The United States of America spent 20 percent of the federal budget on defense in 2011. That amount was increased to 24 percent in 2012. In addition, $682 billion was spent on military funding alone last year. This gigantic expense ended up making the United States number one in terms of defense spending last year. China followed with $166 billion, which is less than a quarter of what America spent.

In contrast, the Department of State and Other International Programs made up only 1 percent of the federal budget last year. Of the government’s overall budget in 2012, $47 billion was spent in this area. This funding does not target one specific area, but instead goes to multiple efforts such as exports, world hunger, health, national security, the economy, Iraq and Afghanistan, investments, education, and other projects.

There are nine official sectors that separate international affairs funding. They are as follows: peace and security; democracy, human rights, and governance; health; education and social services; economic development; environment; humanitarian assistance; program management; and multi-sector. Beneath these nine sectors are forty-four other sectors that divide funding even further.

Defense spending is also divided into sectors, or categories. The categories are as follows: military defense, civil defense, veterans, foreign military aid, foreign economic aid, R and D defense, and defense n.e.c. (not elsewhere classified).

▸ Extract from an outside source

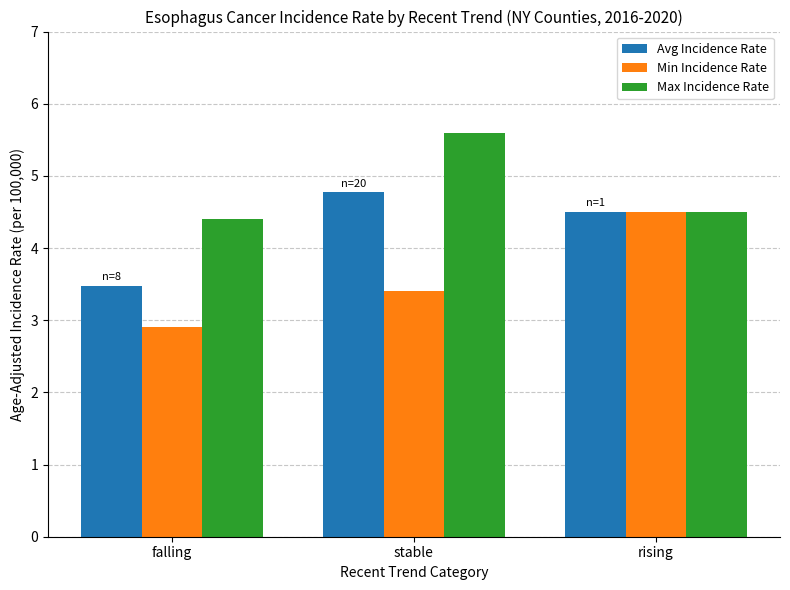

What are all the series names shown in the legend?

Avg Incidence Rate, Min Incidence Rate, Max Incidence Rate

Let’s take a look at the individual breakdown. When it comes down to individual spending, defense continues to take a larger chunk of funds than does international affairs. The United States spends, in essence, the equivalent of $73 per American citizen each year on foreign aid. At the same time, the U.S. spends $1,763 per person on defense each year.

$30 billion per year is needed to solve world hunger – only $30 billion. When juxtaposed with the staggering amount of money spent on defense and military ventures, this number is very easily attainable. $30 billion could stop world hunger and pull billions of people out of poverty.

The large amount of money used for defense could be decreased – that’s a real possibility. If some of that sector was spent on world hunger instead of all these areas – if there was one specific section intended just for fighting world hunger – it could be eradicated.